== Records supplied ==
▼▼▼
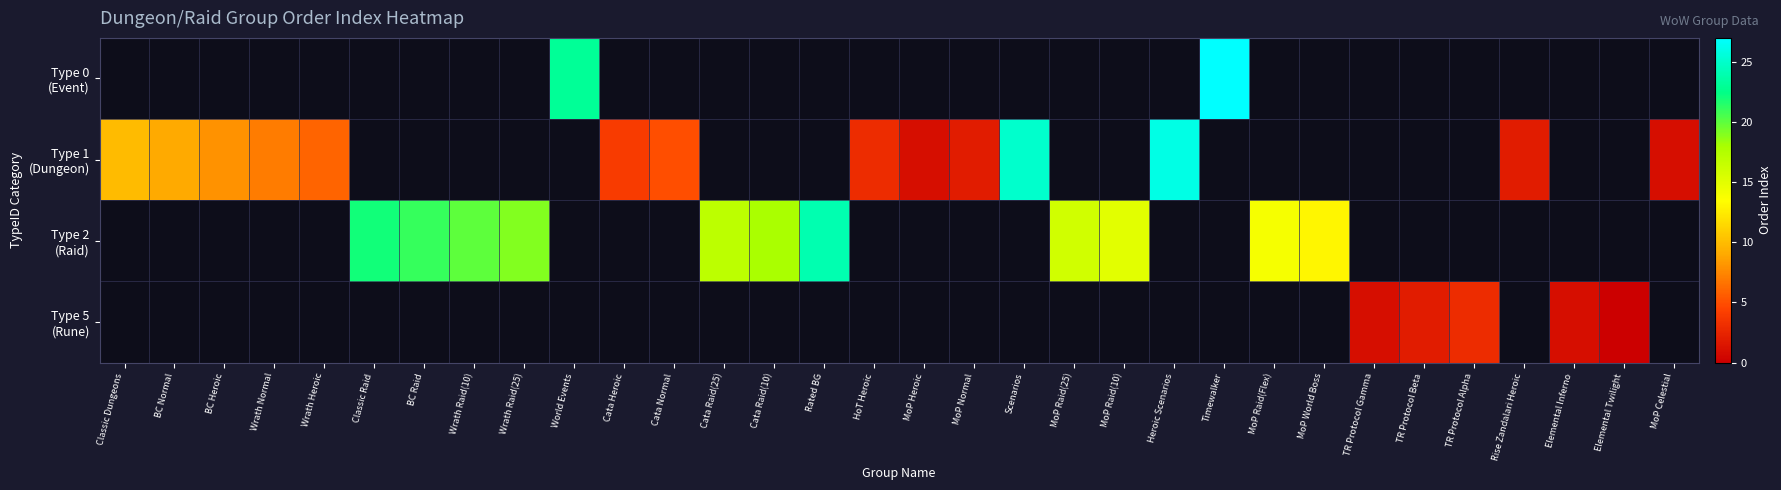

Read the Type 1 (Dungeon) value at Scenarios.

25.0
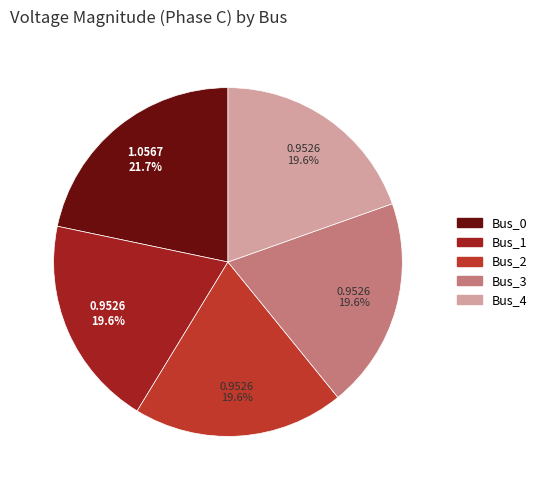

True or false: Bus_4 accounts for 20% of the total.

True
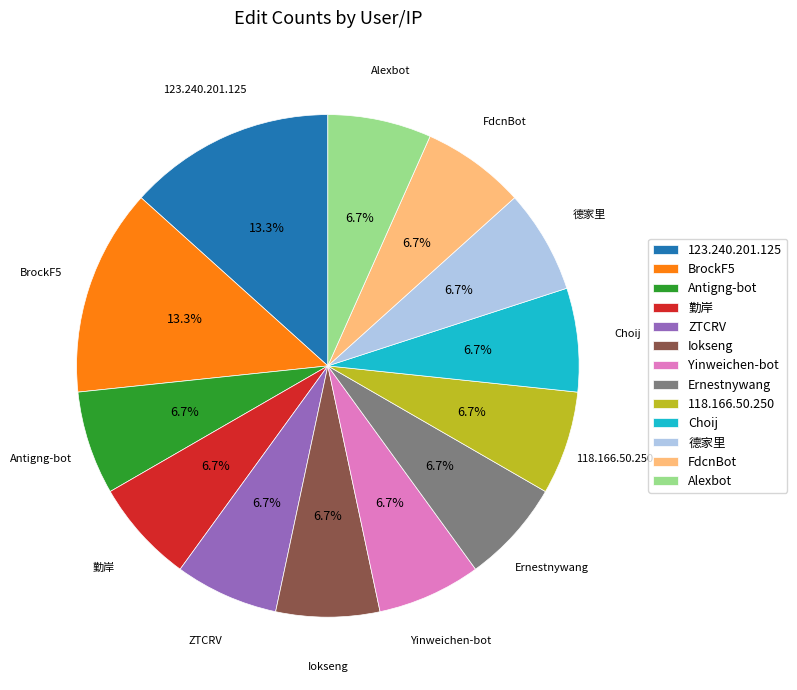

To the nearest percent, what is the difference between the largest and smallest slice percentages?

7%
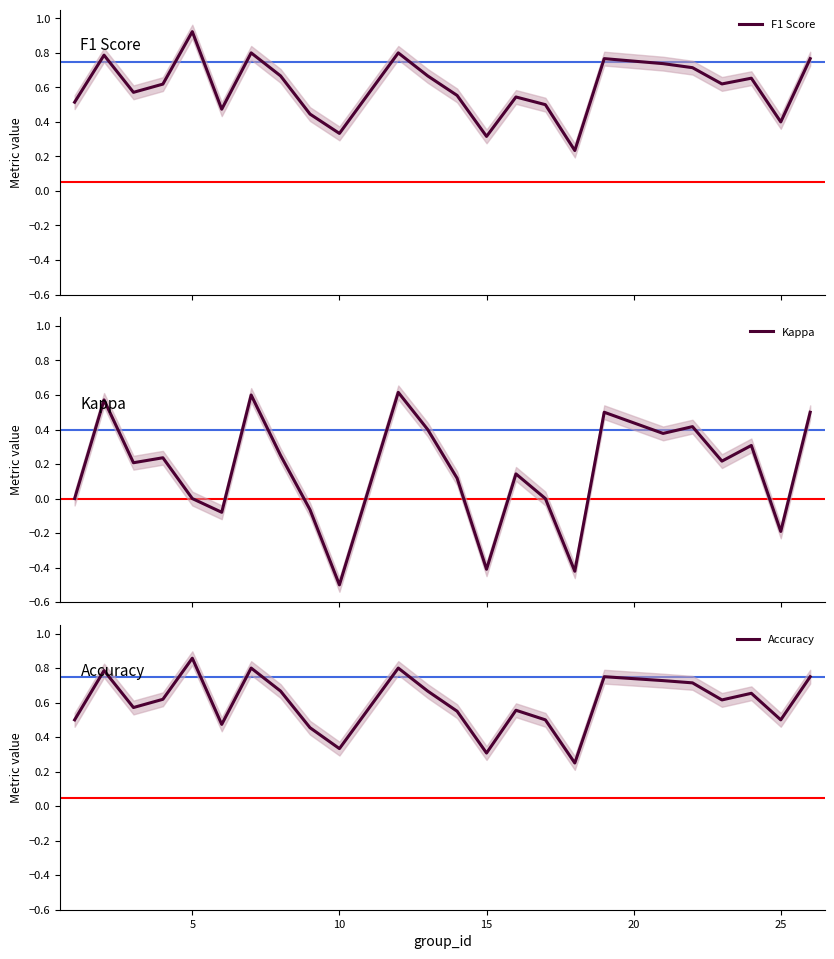

True or false: Kappa and F1 Score cross at least once.

False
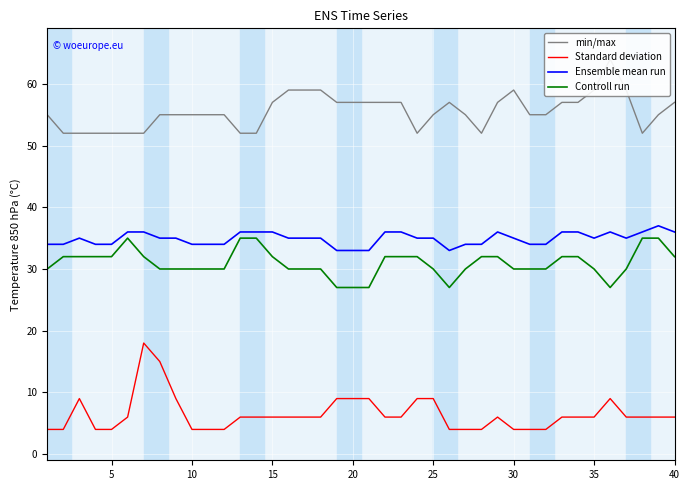

True or false: Standard deviation and Controll run cross at least once.

False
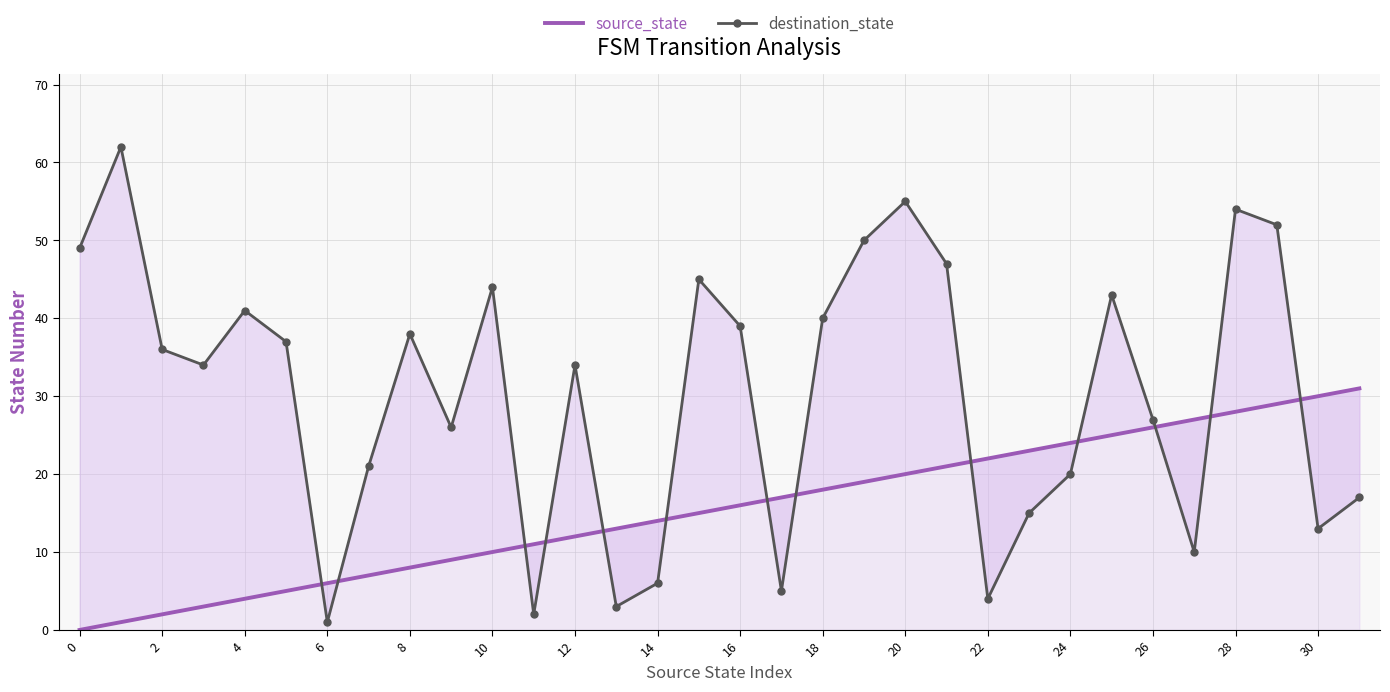

Between 8 and 14, which series saw the biggest shift?

destination_state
▲▲▲
== Exercise ==
Render the items from the line containing "True or false: Kappa" through the end of the items, inclusive, as a JSON list of strings with one string per line, omitting blank lines and leaving out the pictures.

== Exercise result ==
[
  "True or false: Kappa and F1 Score cross at least once.",
  "False",
  "True or false: Standard deviation and Controll run cross at least once.",
  "False",
  "Between 8 and 14, which series saw the biggest shift?",
  "destination_state"
]